How can I deal with the challenge of anorexia
Although I am not a medical person, from my observations and (limited) experience I understand that self esteem can be a major component of anorexia and perhaps not coming to terms with "growing up" and being responsible for one's own life. There is a very real need to develop new habits. There is a psychological element to this disorder - and there is certainly hope for complete recovery.
When facing any adversity, I believe that it is extremely important to talk about it with an understanding and knowledgeable counsellor.
It may be difficult for someone suffering from anorexia to realise that their eating habits are not "normal" and they may have a distorted view of what is a "normal" body image. What I believe is that when you recognise a life challenge, or issue, then you're 50% of the way through the challenge. The next 25% is saying - Yes, I want to do something about it. The remaining 25% is doing it - that's what my methods help with - and to be more specific about this, it is important to use a goal, with visualisation to help re-establish a healthy, sensible eating regime. In addition, a goal of body image would be important - to visualise your beautiful self wearing a lovely size 12 dress (instead of size 8).
Recently I happened to be listening to ABC Radio National Health Matters program and heard Dr. Norman Swan interviewing Dr Per Soedersten from Sweden on the topic of Anorexia and Bulimia.

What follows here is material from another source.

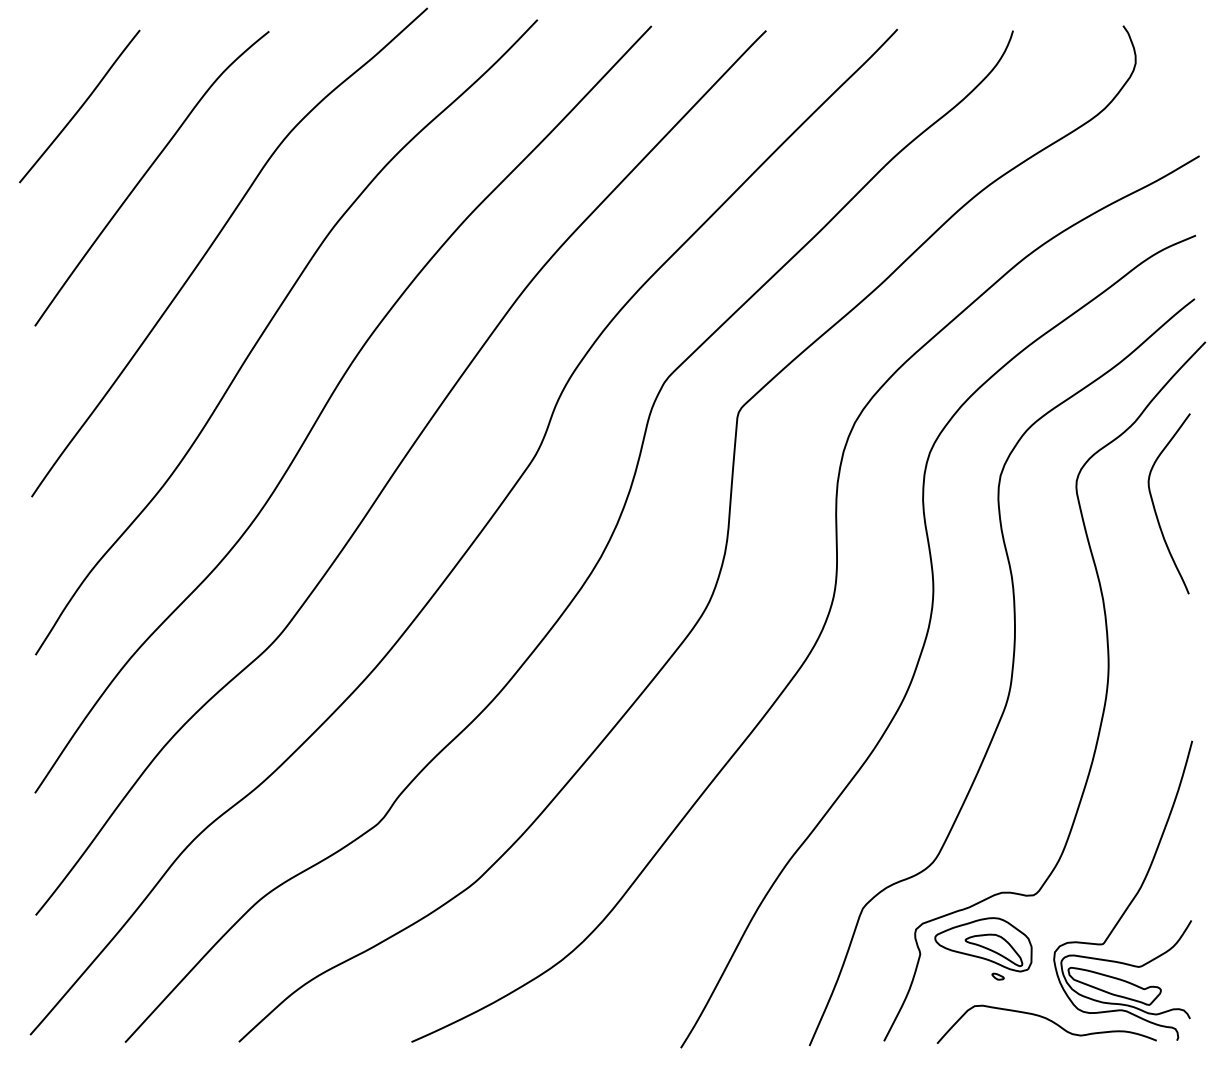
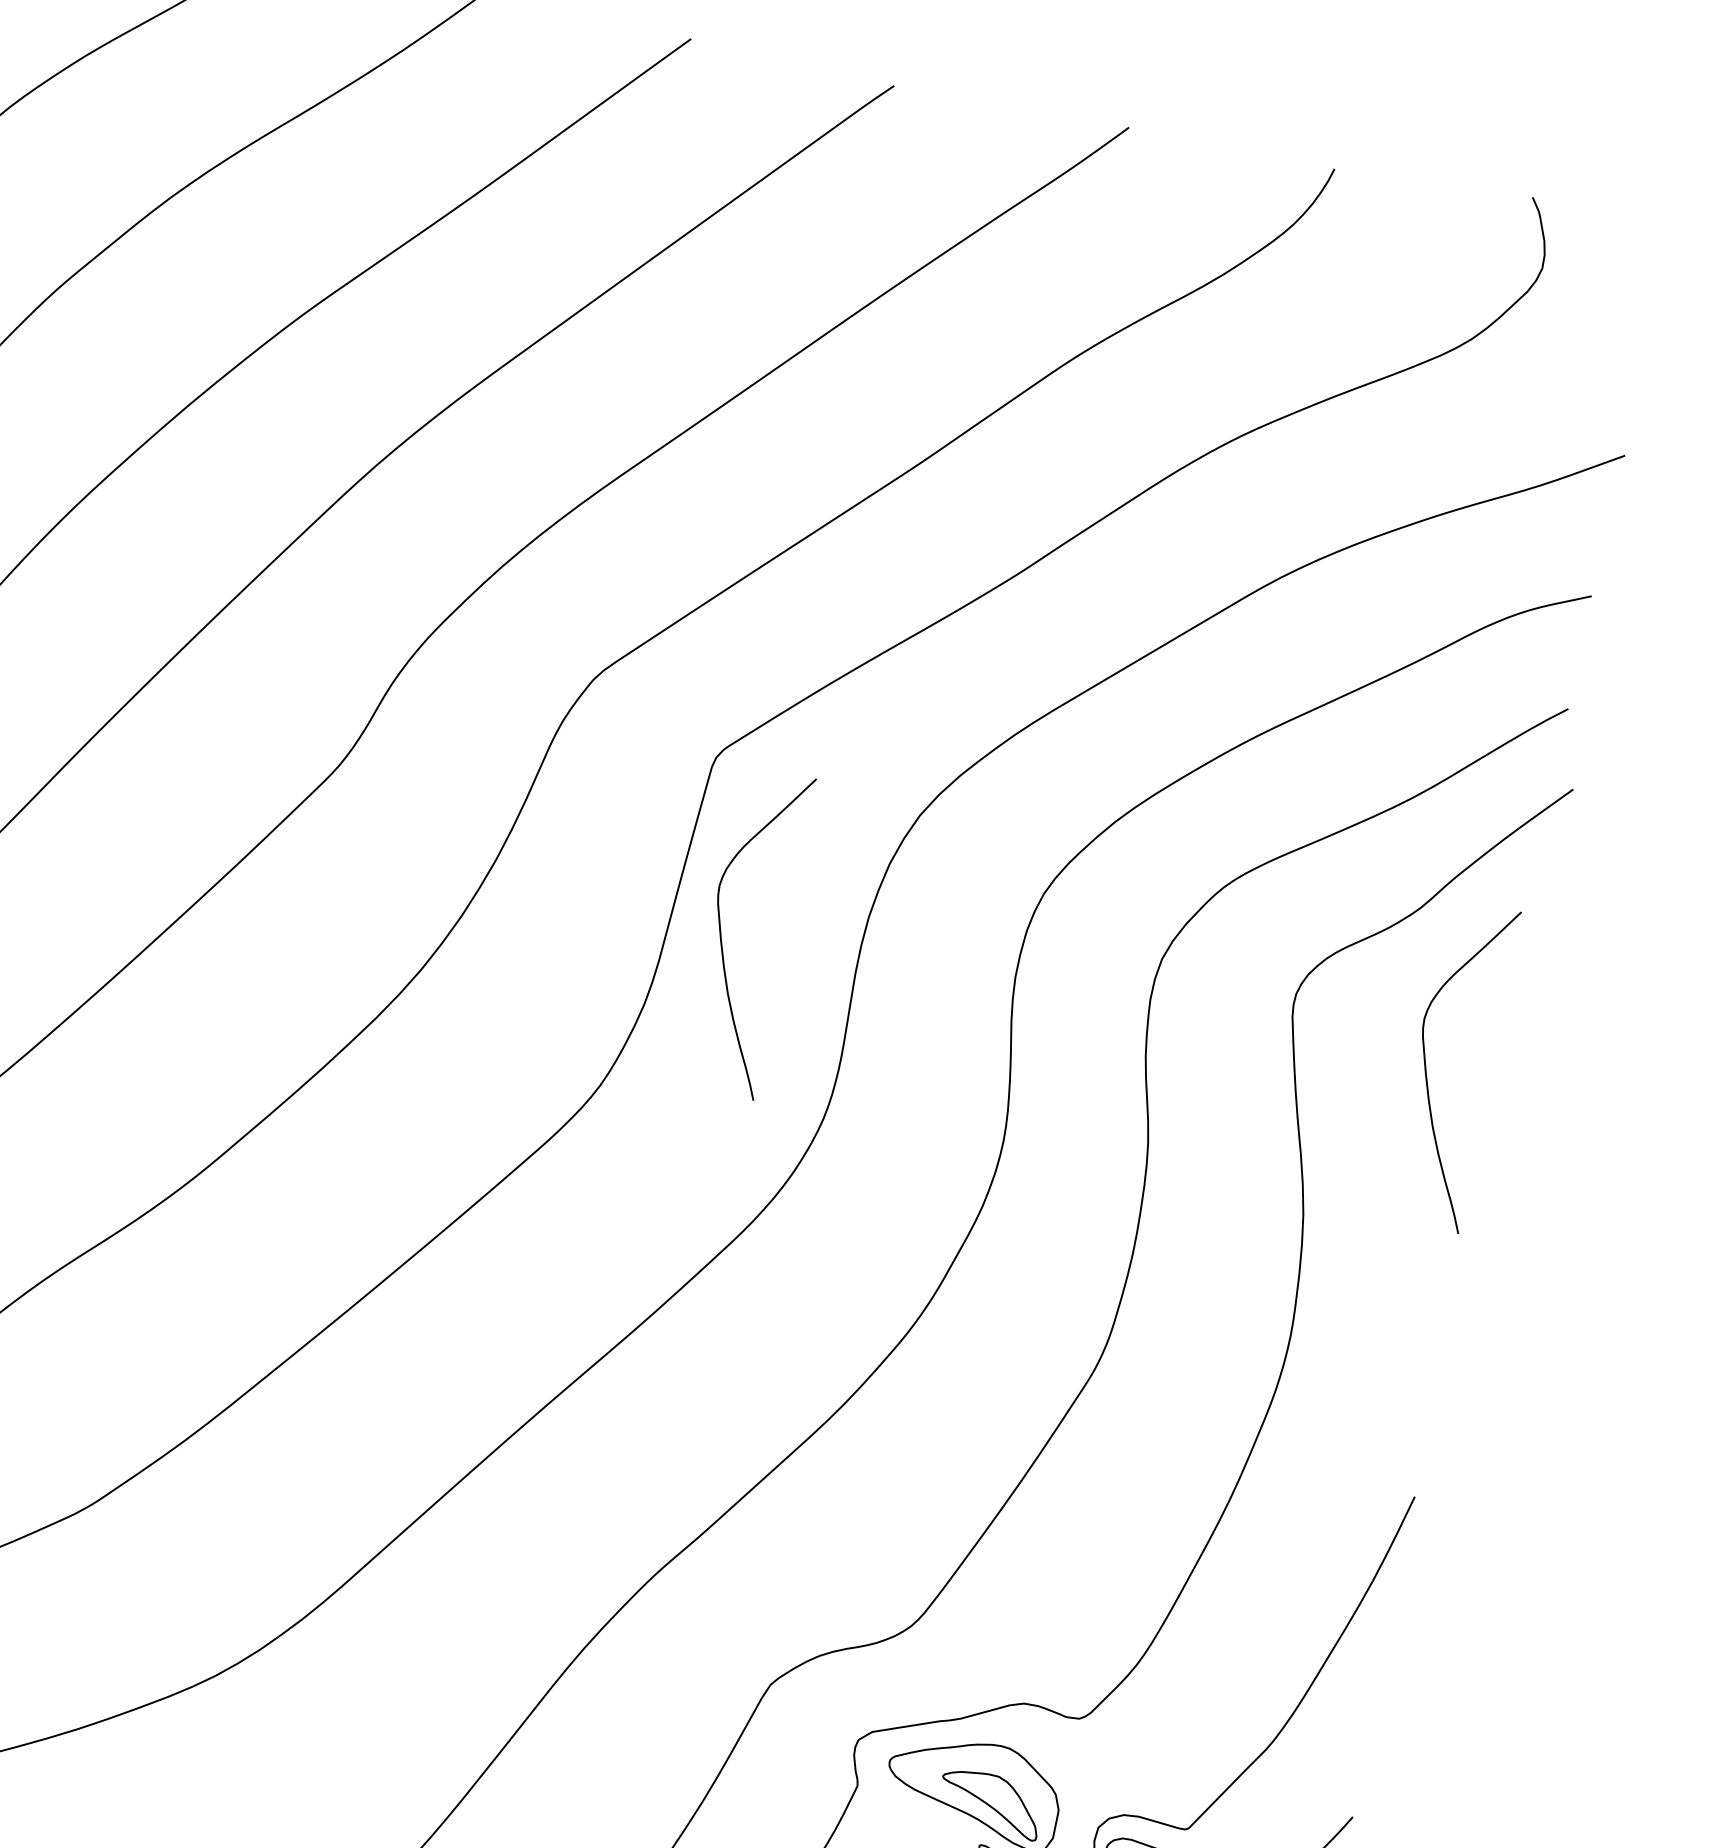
curve: (760, 508) -> (722, 936), added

Dr Per Soedersten goes back to basics, throws out psychiatric theory, stops drugs and reckons these disorders are explained by progressive starvation and the profound changes to hormones in the brain which results from this starvation. His therapy is just about the only treatment for anorexia proven to work in a scientific trial. Dr Soedersten, a researcher and clinician, is Professor of Behavioural Neuro-Endocrinology at the Karolinska Institute, Novum, S-141 57 Huddinge, Sweden
Dr Soedersten has amazing success results with the rate of remission being 75%, and that's full remission. Out of the 25% who do not go into full remission, half of those go into partial remission. About 10% or 12% do not get better. The risk of relapse is 7%.
In his treatment, Dr Soedersten does not use any medication at all because he believes the usual drugs prescribed simply do not work. In fact he believes that the main anti-depressants prescribed (eg. Prozac) make the condition worse, by producing the very hormone or chemical transmitter that inhibits eating (ie. Serotonin, which is prescribed for obese people to lose weight!).
Patients come in to the Institute for one-and-a-half days, for a very careful clinical examination, and are then divided on the basis of the severity of their disorder. About 30% are treated as in-patients for an on-average 25 days, and the others are treated as out-patients. The treatment consists of four things: training of eating using a computer-scale; warming up in warm rooms; slowing down the physical activity which is very important. The fourth thing is to restore social life and for that there is a range of support such as teachers, hairdressers, dentists and housing officers.
It was a patient who suggested to Dr Soedersten to use a computer scale, because she said 'I don't know how to eat, I don't know how to feel when I have had sufficient.' So, to train them to eat, a patient is asked to estimate their level of when their appetite is satisfied and they have had enough to eat. The computer scale is used and the bar is gradually raised.